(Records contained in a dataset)

-- -- --

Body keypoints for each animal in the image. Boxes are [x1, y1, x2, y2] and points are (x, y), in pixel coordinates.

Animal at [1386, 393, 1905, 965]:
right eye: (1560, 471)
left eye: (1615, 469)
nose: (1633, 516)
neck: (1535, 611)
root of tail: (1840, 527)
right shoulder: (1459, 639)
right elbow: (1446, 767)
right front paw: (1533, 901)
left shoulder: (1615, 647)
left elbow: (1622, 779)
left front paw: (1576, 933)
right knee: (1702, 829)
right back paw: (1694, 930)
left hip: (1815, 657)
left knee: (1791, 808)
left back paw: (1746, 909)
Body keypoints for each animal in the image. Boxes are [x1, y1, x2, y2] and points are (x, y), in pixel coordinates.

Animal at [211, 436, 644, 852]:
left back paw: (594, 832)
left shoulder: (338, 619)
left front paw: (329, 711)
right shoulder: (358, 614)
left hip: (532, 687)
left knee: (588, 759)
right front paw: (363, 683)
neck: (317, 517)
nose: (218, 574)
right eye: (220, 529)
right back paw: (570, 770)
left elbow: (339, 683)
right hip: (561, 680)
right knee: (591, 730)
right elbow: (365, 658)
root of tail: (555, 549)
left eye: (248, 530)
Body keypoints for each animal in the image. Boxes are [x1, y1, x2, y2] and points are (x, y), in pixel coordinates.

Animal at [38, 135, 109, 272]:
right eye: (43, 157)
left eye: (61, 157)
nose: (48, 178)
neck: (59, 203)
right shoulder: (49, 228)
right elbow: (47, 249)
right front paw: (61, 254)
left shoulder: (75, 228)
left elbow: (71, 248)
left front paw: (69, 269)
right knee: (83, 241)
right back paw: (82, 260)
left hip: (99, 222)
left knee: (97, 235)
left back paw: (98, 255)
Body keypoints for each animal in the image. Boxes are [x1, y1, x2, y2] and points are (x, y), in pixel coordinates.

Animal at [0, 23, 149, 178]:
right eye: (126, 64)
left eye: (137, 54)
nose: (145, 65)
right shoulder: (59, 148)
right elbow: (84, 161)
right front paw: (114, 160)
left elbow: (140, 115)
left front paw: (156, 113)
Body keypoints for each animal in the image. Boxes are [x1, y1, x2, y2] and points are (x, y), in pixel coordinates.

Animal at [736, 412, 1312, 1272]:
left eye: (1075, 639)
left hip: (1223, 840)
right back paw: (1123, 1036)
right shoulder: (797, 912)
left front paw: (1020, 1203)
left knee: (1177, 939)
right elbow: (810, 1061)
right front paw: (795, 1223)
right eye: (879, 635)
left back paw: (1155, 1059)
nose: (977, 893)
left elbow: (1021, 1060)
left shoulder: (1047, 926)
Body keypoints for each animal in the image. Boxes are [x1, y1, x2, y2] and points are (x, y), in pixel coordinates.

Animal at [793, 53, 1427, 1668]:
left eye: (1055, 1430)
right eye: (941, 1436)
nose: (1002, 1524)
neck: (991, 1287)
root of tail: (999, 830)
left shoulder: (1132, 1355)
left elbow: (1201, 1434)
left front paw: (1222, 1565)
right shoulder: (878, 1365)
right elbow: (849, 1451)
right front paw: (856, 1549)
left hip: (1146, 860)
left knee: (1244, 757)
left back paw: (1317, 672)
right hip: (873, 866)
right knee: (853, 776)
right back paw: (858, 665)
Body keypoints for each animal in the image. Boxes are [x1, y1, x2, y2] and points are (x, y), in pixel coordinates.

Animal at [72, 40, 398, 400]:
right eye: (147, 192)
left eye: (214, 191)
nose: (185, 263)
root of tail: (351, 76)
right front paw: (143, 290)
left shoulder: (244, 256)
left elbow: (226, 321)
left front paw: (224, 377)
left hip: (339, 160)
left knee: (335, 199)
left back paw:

-- -- --

What the task requires :: Repeat each line above exactly as it stands.

Answer for the task ::
Body keypoints for each animal in the image. Boxes are [x1, y1, x2, y2] and points are (x, y), in pixel coordinates.

Animal at [1386, 393, 1905, 965]:
right eye: (1560, 471)
left eye: (1615, 469)
nose: (1633, 516)
neck: (1535, 611)
root of tail: (1840, 527)
right shoulder: (1459, 639)
right elbow: (1446, 767)
right front paw: (1533, 901)
left shoulder: (1615, 647)
left elbow: (1622, 779)
left front paw: (1576, 933)
right knee: (1702, 829)
right back paw: (1694, 930)
left hip: (1815, 657)
left knee: (1791, 808)
left back paw: (1746, 909)
Body keypoints for each animal in the image. Boxes are [x1, y1, x2, y2] and points are (x, y), in pixel coordinates.

Animal at [211, 436, 644, 852]:
left back paw: (594, 832)
left shoulder: (338, 619)
left front paw: (329, 711)
right shoulder: (358, 614)
left hip: (532, 687)
left knee: (588, 759)
right front paw: (363, 683)
neck: (317, 517)
nose: (218, 574)
right eye: (220, 529)
right back paw: (570, 770)
left elbow: (339, 683)
right hip: (561, 680)
right knee: (591, 730)
right elbow: (365, 658)
root of tail: (555, 549)
left eye: (248, 530)
Body keypoints for each animal in the image. Boxes are [x1, y1, x2, y2] and points are (x, y), in pixel coordinates.

Animal at [38, 135, 109, 272]:
right eye: (43, 157)
left eye: (61, 157)
nose: (48, 178)
neck: (59, 203)
right shoulder: (49, 228)
right elbow: (47, 249)
right front paw: (61, 254)
left shoulder: (75, 228)
left elbow: (71, 248)
left front paw: (69, 269)
right knee: (83, 241)
right back paw: (82, 260)
left hip: (99, 222)
left knee: (97, 235)
left back paw: (98, 255)
Body keypoints for each animal in the image. Boxes are [x1, y1, x2, y2] and points are (x, y), in pixel coordinates.

Animal at [0, 23, 149, 178]:
right eye: (126, 64)
left eye: (137, 54)
nose: (145, 65)
right shoulder: (59, 148)
right elbow: (84, 161)
right front paw: (114, 160)
left elbow: (140, 115)
left front paw: (156, 113)
Body keypoints for each animal in the image. Boxes are [x1, y1, x2, y2] and points are (x, y), in pixel coordinates.

Animal at [736, 412, 1312, 1272]:
left eye: (1075, 639)
left hip: (1223, 840)
right back paw: (1123, 1036)
right shoulder: (797, 912)
left front paw: (1020, 1203)
left knee: (1177, 939)
right elbow: (810, 1061)
right front paw: (795, 1223)
right eye: (879, 635)
left back paw: (1155, 1059)
nose: (977, 893)
left elbow: (1021, 1060)
left shoulder: (1047, 926)
Body keypoints for each animal in the image. Boxes are [x1, y1, x2, y2] and points are (x, y), in pixel coordinates.

Animal at [793, 53, 1427, 1668]:
left eye: (1055, 1430)
right eye: (941, 1436)
nose: (1002, 1524)
neck: (991, 1287)
root of tail: (999, 830)
left shoulder: (1132, 1355)
left elbow: (1201, 1434)
left front paw: (1222, 1565)
right shoulder: (878, 1365)
right elbow: (849, 1451)
right front paw: (856, 1549)
left hip: (1146, 860)
left knee: (1244, 757)
left back paw: (1317, 672)
right hip: (873, 866)
right knee: (853, 776)
right back paw: (858, 665)
Body keypoints for each animal in the image. Boxes are [x1, y1, x2, y2] and points are (x, y), in pixel coordinates.

Animal at [72, 40, 398, 400]:
right eye: (147, 192)
left eye: (214, 191)
nose: (185, 263)
root of tail: (351, 76)
right front paw: (143, 290)
left shoulder: (244, 256)
left elbow: (226, 321)
left front paw: (224, 377)
left hip: (339, 160)
left knee: (335, 199)
left back paw:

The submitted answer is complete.